*** SOURCE PASSAGE Section Begins ***

Monday 17 January 2011
The Wonders of Modern Technology
OH I do like to be beside the seaside... a dull day, and I was feeling lazy, sitting watching a craft TV shopping channel ( I didn't buy anything, I hasten to add) whilst rescuing a two-thirds knitted cardigan, when a friend called round to see me.
She showed me her newly created website at http://www.anamcaraspirituality.org/ which is a work in progress (just like my cardigan, but much cleverer), but is well worth a visit, with poems,reflections and photographs. She is aiming to explore a wide range of spirituality, art, poetry, and stories from the Christian tradition, and plans to include visits to places of pilgrimage.
In case you're wondering, the name 'anam cara' is a Gaelic phrase meaning 'beloved', 'soul friend'. It was used by Irish poet and philosopher John O'Donohue in his book Anam Cara about friendship and spirituality.
Anyway, my friend has turned many of her pictures into video clips, with music, and I was so impressed I just had to have a go, so here is my first effort, using some of the snaps I took when we visited Chichester at the end of last year.
It brought back memories of a happy weekend, and I was delighted with my efforts(although I'm not sure about the musical accompaniment) so now I'm searching for suitable music for some of my other pictures.... I had such fun, and by the time she left a dull suddenly seemed much brighter.

*** SOURCE PASSAGE Section Ends ***
*** DATASET RECORDS Section Begins ***

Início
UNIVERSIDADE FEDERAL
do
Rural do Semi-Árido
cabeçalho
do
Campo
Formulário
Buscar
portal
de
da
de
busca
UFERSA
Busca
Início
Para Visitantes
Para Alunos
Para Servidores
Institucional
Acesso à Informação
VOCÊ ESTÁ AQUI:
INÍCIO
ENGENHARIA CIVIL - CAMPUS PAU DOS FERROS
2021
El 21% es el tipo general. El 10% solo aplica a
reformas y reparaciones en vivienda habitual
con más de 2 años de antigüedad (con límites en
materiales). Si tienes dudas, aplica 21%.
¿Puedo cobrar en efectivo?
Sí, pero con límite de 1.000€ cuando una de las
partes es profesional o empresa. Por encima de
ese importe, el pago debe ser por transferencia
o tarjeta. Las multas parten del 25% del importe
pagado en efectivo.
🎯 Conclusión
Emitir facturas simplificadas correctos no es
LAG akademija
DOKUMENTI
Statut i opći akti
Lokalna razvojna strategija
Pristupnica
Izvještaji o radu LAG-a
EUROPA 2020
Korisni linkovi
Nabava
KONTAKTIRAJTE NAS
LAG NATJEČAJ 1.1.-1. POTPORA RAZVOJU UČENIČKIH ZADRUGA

*** DATASET RECORDS Section Ends ***
*** DATASET RECORDS Section Begins ***

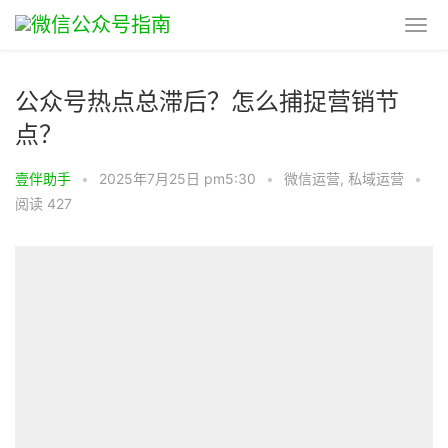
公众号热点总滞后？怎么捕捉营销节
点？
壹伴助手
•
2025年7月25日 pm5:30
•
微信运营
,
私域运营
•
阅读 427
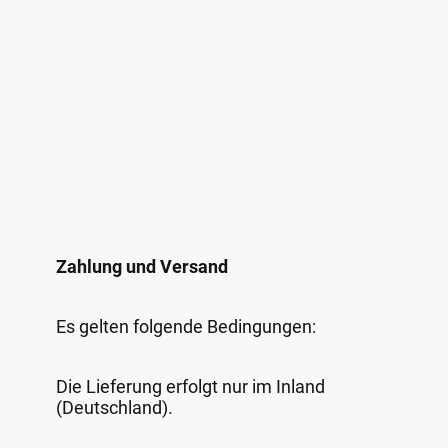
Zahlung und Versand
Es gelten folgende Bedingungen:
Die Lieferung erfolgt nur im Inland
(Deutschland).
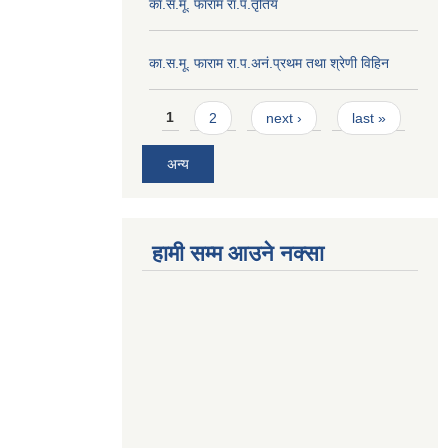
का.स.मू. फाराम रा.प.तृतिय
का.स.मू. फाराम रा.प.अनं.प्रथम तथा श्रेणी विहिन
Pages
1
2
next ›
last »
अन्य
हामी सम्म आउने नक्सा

*** DATASET RECORDS Section Ends ***
*** DATASET RECORDS Section Begins ***

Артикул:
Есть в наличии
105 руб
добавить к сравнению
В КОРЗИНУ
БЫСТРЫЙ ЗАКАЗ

*** DATASET RECORDS Section Ends ***

## YOUR TASK
In the blog post, what meaning is given for the Gaelic phrase 'anam cara'? The lines here are separate material, unrelated to the blog post.

## ANSWER BOX
'Beloved', 'soul friend'.